Troubleshooting server issues


If you’re having trouble connecting to one of your servers, or your servers can’t reach one another or are unresponsive, it’s often the result of a common issue that is easily resolved once you know what to look for. We’ve listed the most common issues and their resolutions below.

Temporary network interruptions

The most common cause of errors connecting to servers is some kind of temporary interruption in network connectivity. Such interruptions are not uncommon, and typically resolve themselves quickly. Wait a few minutes and try again. If the problem persists, work through the rest of this guide.

Recent server restart(s)

Cloud providers sometimes change the public IP addresses of servers when they are restarted. This includes all events that require the server to be shut down - including things like adding more capacity, or upgrading some components. This can (temporarily) cause our firewall to block connections to or from that server until our system detects the IP change and updates the firewall rules.

This problem should resolve itself within a few minutes (when Cloud 66 Agent updates the stack with the server’s new IP address). If you’d like to avoid this issue completely, we recommend setting static IP addresses from your cloud provider for use with mission critical servers. Please reach out to your cloud provider to find out more about how to assign fixed IPs to your servers.

Heavy load on the servers

If your servers are under heavy load - such as high CPU usage or high network traffic - they will be slow to respond to new connection requests and this may result in timeouts. You should check the load on your servers by logging in to your cloud provider’s dashboard and checking the usage statistics. Your next step depends on what you find:

  1. If the stats show that your servers are experiencing a temporary usage spike, you should wait a few minutes until the load comes back down to normal levels.
  2. If your servers are regularly (or continuously) maxing out their allocation of any resource (CPU, RAM, network or disk) then it is highly likely that they are not powerful enough to handle the needs of your application. In this case you should strongly consider deploying your app to new (larger) servers, switching over to them once they are up and running and then dropping the original server(s).

Memory leaks

This is a notable variation on the issue described above. An error in your application code may be gradually reserving RAM without ever releasing it. The typical symptoms are that the average usage of RAM climbs consistently over time, as does the swap usage of the disk (as the server tries to compensate by using “virtual memory”), eventually maxing out.

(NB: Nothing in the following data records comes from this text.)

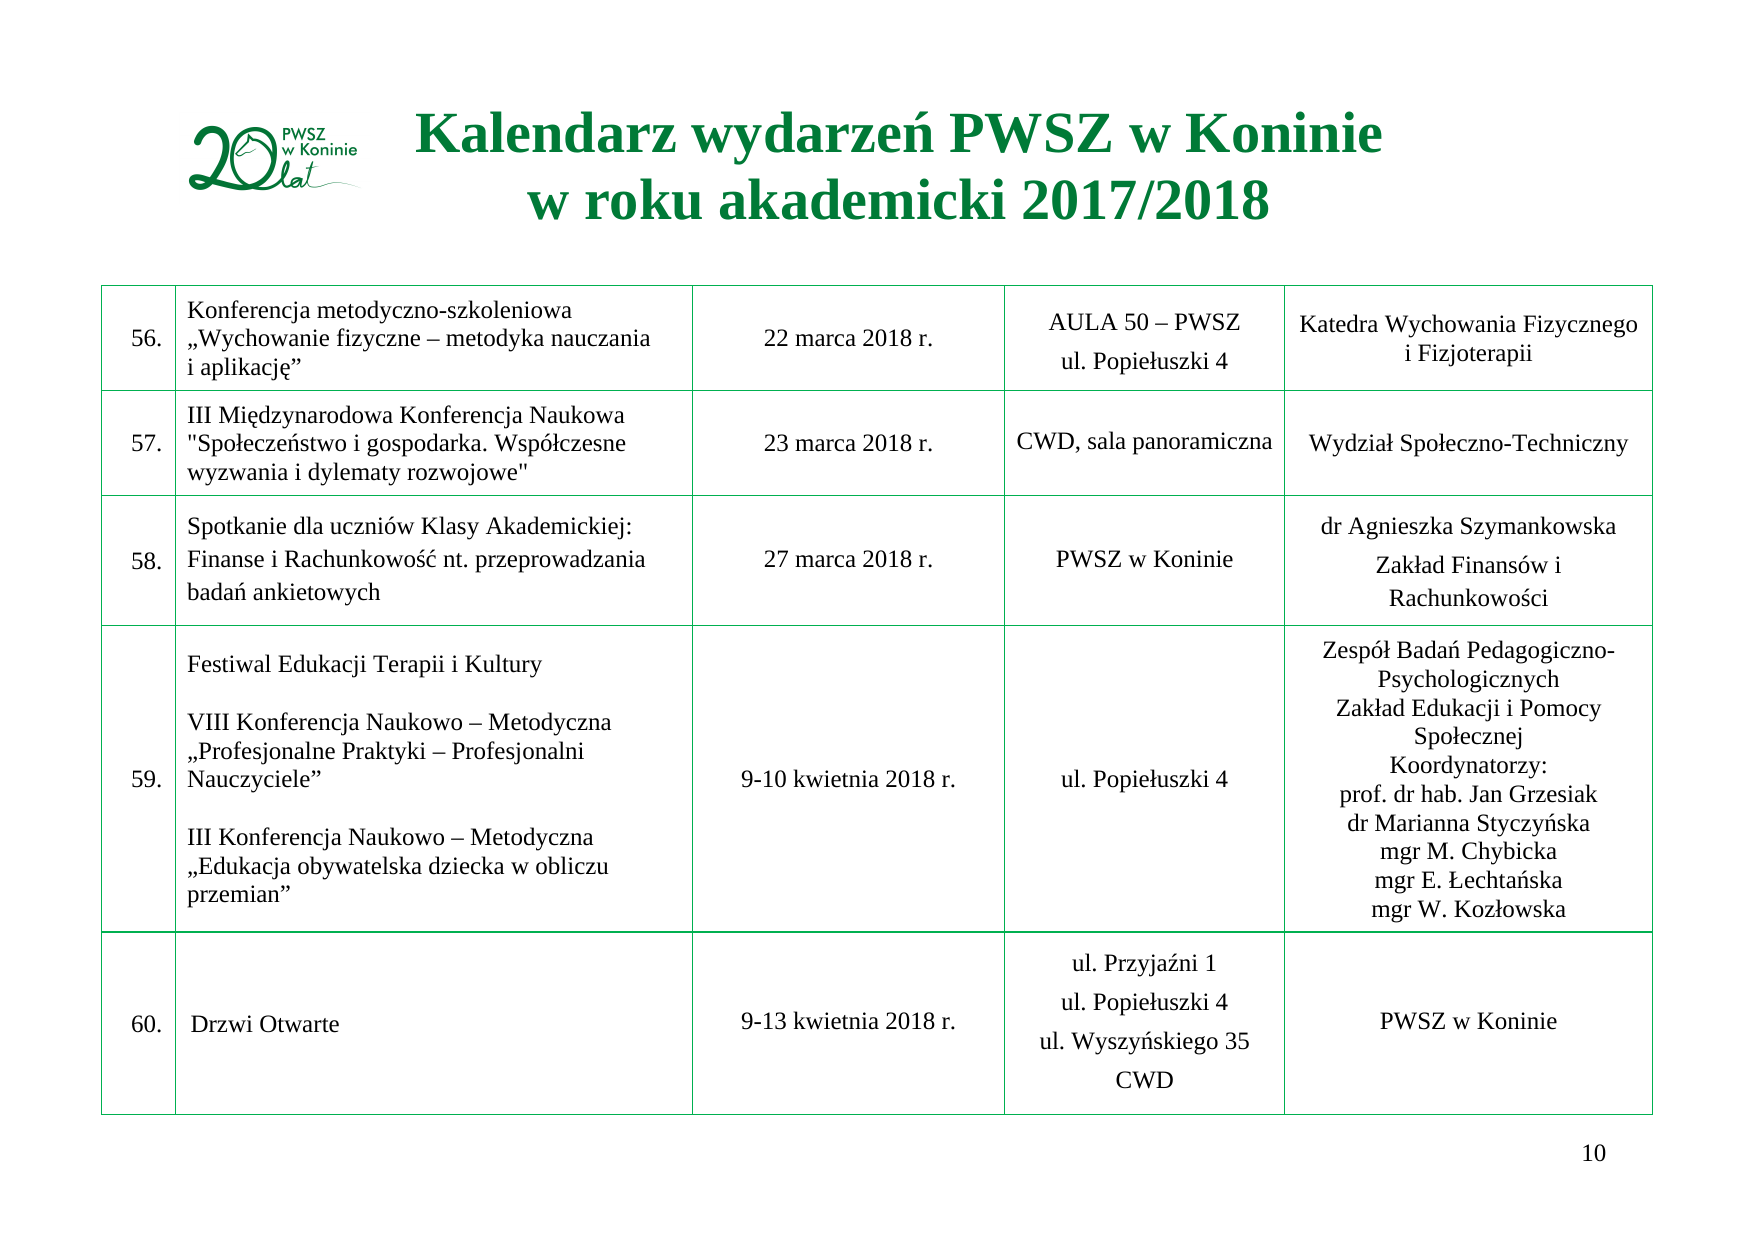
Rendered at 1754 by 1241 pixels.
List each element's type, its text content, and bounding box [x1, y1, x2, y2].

table_cell dr Agnieszka Szymankowska Zakład Finansów i Rachunkowości [1285, 496, 1652, 625]
table_cell [102, 391, 175, 495]
table_cell 9-13 kwietnia 2018 r. [693, 933, 1004, 1113]
table_cell Konferencja metodyczno-szkoleniowa „Wychowanie fizyczne – metodyka nauczania i aplikację” [176, 286, 692, 390]
table_cell [102, 626, 175, 931]
table_cell PWSZ w Koninie [1285, 933, 1652, 1113]
table_cell III Międzynarodowa Konferencja Naukowa "Społeczeństwo i gospodarka. Współczesne wyzwania i dylematy rozwojowe" [176, 391, 692, 495]
table_cell PWSZ w Koninie [1005, 496, 1284, 625]
table_cell Wydział Społeczno-Techniczny [1285, 391, 1652, 495]
table_cell [102, 933, 175, 1113]
table_cell Drzwi Otwarte [176, 933, 692, 1113]
table_cell Katedra Wychowania Fizycznego i Fizjoterapii [1285, 286, 1652, 390]
table_cell 27 marca 2018 r. [693, 496, 1004, 625]
table_cell ul. Przyjaźni 1 ul. Popiełuszki 4 ul. Wyszyńskiego 35 CWD [1005, 933, 1284, 1113]
table_cell ul. Popiełuszki 4 [1005, 626, 1284, 931]
table_cell [102, 496, 175, 625]
table_cell Zespół Badań Pedagogiczno-Psychologicznych Zakład Edukacji i Pomocy Społecznej Koordynatorzy: prof. dr hab. Jan Grzesiak dr Marianna Styczyńska mgr M. Chybicka mgr E. Łechtańska mgr W. Kozłowska [1285, 626, 1652, 931]
table_cell 22 marca 2018 r. [693, 286, 1004, 390]
table_cell AULA 50 – PWSZ ul. Popiełuszki 4 [1005, 286, 1284, 390]
table_cell 9-10 kwietnia 2018 r. [693, 626, 1004, 931]
table_cell 23 marca 2018 r. [693, 391, 1004, 495]
table_cell [102, 286, 175, 390]
table_cell Festiwal Edukacji Terapii i Kultury VIII Konferencja Naukowo – Metodyczna „Profesjonalne Praktyki – Profesjonalni Nauczyciele” III Konferencja Naukowo – Metodyczna „Edukacja obywatelska dziecka w obliczu przemian” [176, 626, 692, 931]
picture [179, 112, 371, 204]
table_cell Spotkanie dla uczniów Klasy Akademickiej: Finanse i Rachunkowość nt. przeprowadzania badań ankietowych [176, 496, 692, 625]
table_cell CWD, sala panoramiczna [1005, 391, 1284, 495]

Note that simply increasing the capacity of your servers will not fix this issue - it will simply prolong the period before RAM is exhausted. The best solution to this issue is to find and fix the leak. A temporary fix is to regularly restart your servers to flush the RAM usage, but we don’t recommend this approach for critical and/or production servers.

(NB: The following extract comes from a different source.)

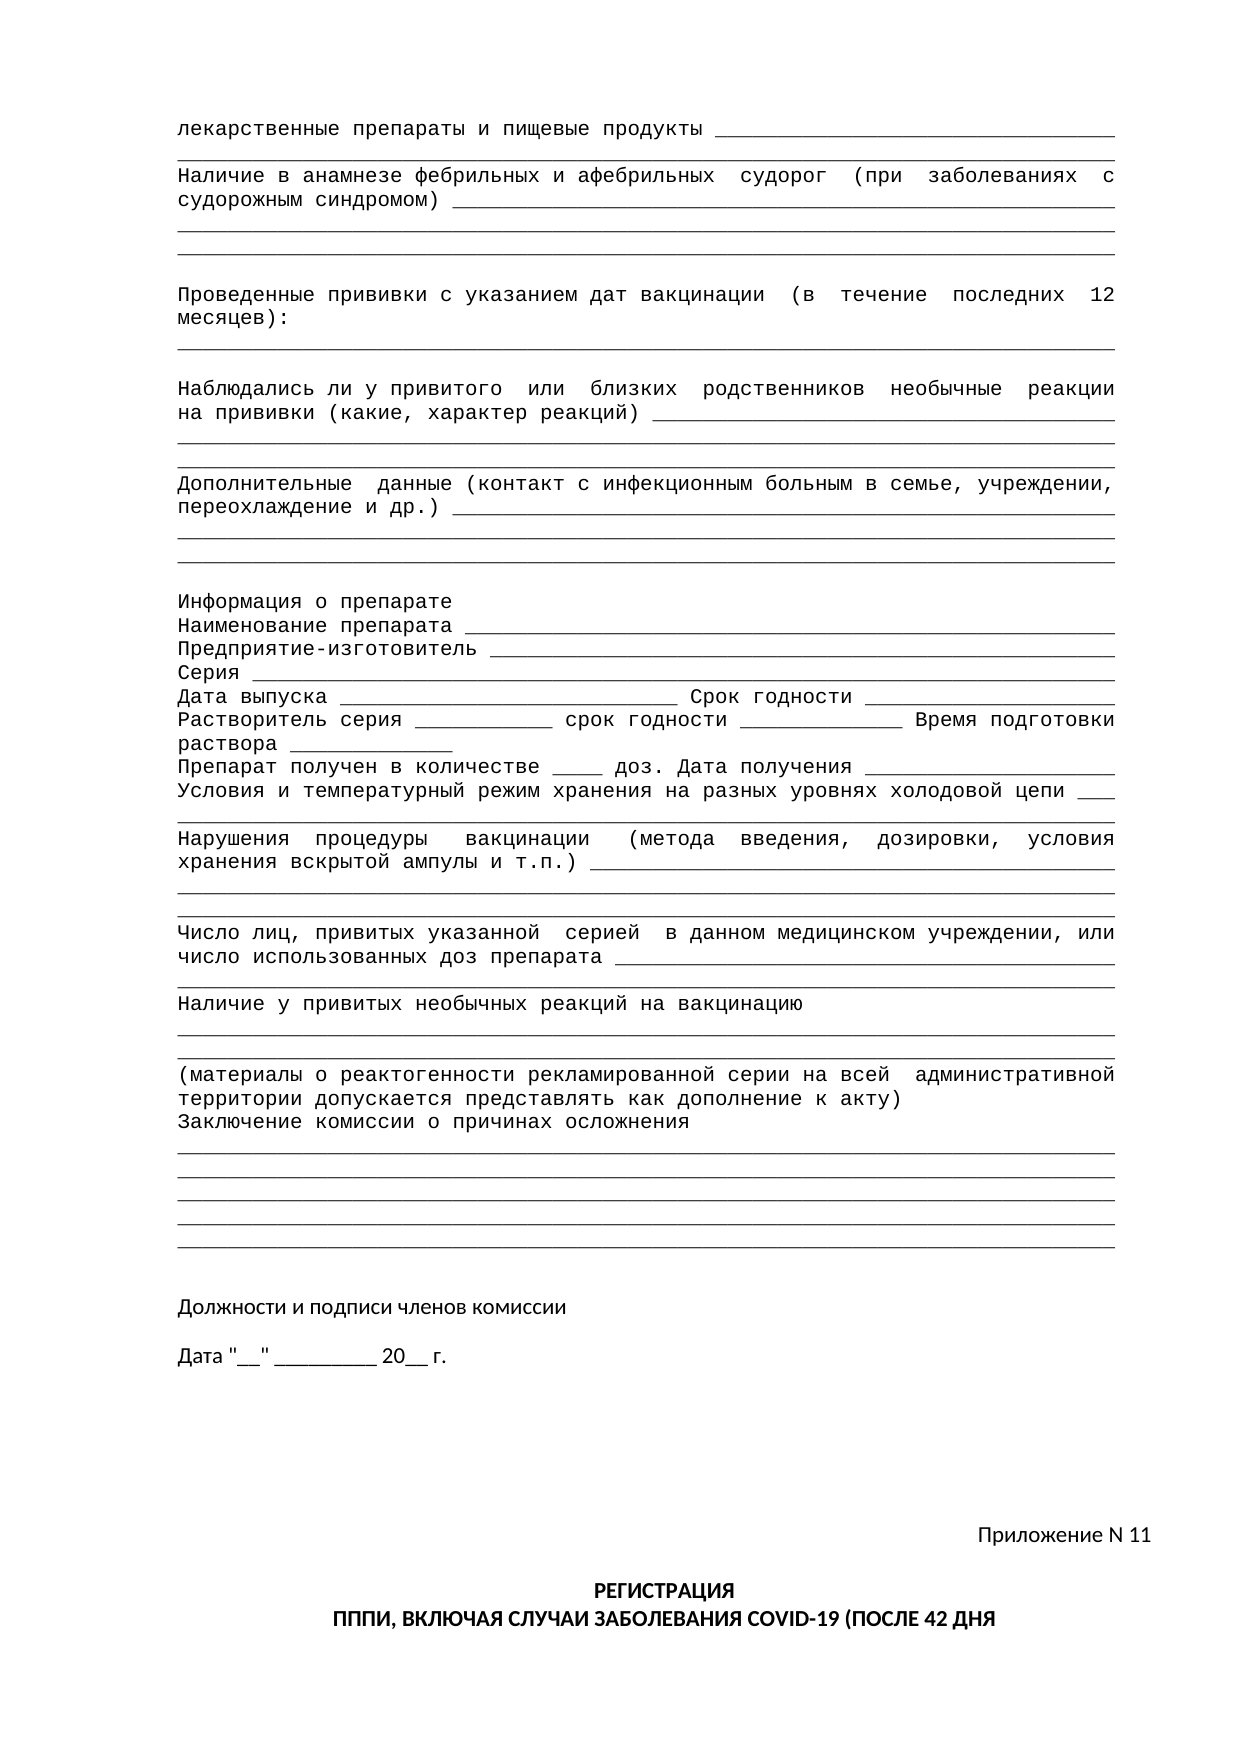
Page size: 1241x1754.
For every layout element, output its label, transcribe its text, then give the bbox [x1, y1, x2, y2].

“Noisy Neighbours” on shared hosting

Any kind of shared hosting - including most cloud VMs - can be disrupted by a particularly resource-hungry tenant. If your virtual server happens to be allocated to the the same physical host as a particularly “noisy” neighbour (i.e. one that consumes disproportionate CPU, network or disk resources), it can disrupt the operation of your own server. This includes making it impossible to reach the server via SSH.

While this is not particularly common, we have seen several cases over the past few years. If you are experiencing an unexplained and/or intermittent inability to connect to one of your servers, consider asking your hosting provider to confirm that the physical host is not experiencing this kind of disruption.

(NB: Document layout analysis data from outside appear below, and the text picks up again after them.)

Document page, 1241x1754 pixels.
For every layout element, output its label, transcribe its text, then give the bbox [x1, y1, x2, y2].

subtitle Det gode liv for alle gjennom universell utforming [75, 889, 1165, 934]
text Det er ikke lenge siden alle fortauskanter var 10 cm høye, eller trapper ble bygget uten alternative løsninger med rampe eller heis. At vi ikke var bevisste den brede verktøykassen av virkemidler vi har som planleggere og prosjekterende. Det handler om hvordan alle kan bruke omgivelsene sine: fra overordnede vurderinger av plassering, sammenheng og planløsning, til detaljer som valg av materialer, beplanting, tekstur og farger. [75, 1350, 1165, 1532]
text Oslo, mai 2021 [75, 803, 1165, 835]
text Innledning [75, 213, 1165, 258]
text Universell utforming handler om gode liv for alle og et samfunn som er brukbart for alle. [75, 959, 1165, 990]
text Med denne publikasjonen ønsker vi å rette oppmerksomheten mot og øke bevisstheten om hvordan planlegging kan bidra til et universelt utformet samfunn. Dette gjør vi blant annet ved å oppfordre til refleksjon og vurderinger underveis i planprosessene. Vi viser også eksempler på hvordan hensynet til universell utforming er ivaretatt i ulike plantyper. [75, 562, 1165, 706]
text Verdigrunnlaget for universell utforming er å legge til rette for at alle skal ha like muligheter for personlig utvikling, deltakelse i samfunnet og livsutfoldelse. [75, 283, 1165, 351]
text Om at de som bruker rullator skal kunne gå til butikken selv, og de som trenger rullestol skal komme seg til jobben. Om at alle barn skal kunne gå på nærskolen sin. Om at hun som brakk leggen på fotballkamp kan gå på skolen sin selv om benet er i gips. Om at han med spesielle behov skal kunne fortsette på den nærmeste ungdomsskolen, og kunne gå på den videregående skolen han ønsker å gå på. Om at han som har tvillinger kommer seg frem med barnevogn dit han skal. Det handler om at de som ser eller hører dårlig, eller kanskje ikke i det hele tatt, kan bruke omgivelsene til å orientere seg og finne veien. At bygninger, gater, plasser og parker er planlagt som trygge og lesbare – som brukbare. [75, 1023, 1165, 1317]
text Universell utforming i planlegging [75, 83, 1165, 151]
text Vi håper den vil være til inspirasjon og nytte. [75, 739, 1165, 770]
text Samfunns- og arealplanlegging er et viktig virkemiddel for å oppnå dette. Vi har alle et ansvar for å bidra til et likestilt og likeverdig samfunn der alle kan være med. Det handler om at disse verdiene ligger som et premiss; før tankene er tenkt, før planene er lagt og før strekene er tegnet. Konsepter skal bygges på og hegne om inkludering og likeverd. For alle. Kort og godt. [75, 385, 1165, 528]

Issues with your Kubernetes cluster

Maestro uses Kubernetes to host containers on your cluster. If you are unable to connect to your cluster you should step through this checklist:

  1. Are your Master server(s) up? You will be able to see this in your Cloud 66 dashboard. If your servers are having issues, please check through the troubleshooting advice above.
  2. If you servers are up, can you connect to your Master(s) via SSH? If not, do you have any custom firewall rules on your Master(s)?
  3. If you can connect to your Master(s) via SSH, can you query Kubernetes? Use sudo kubectl --kubeconfig=/etc/kubernetes/admin.conf get nodes to check if the cluster is responsive.
  4. If your cluster is unresponsive, it may be over-utilized. In this case it can be difficult to scale the cluster because it may be too busy to even accept your commands. In this case we recommend you repair/rebuild you cluster. (see below)

Rebuilding your cluster

If your cluster has become completely unresponsive and remaining that way for any significant length of time, your best option may be to rebuild it. To do this:

  1. Log into your dashboard and click on your Maestro app
  2. Click the Deploy button and then the Deploy Options tab
  3. Check the Apply Docker/Kubernetes Upgrades box and then check Clean Installation - Repair/Rebuild this Cluster box.
  4. Click the Run Now button to start the process

As you have no doubt assumed, this will result in downtime for the cluster while it is being rebuilt. To avoid this in future, consider running multiple masters as this makes the failure of a single Master recoverable.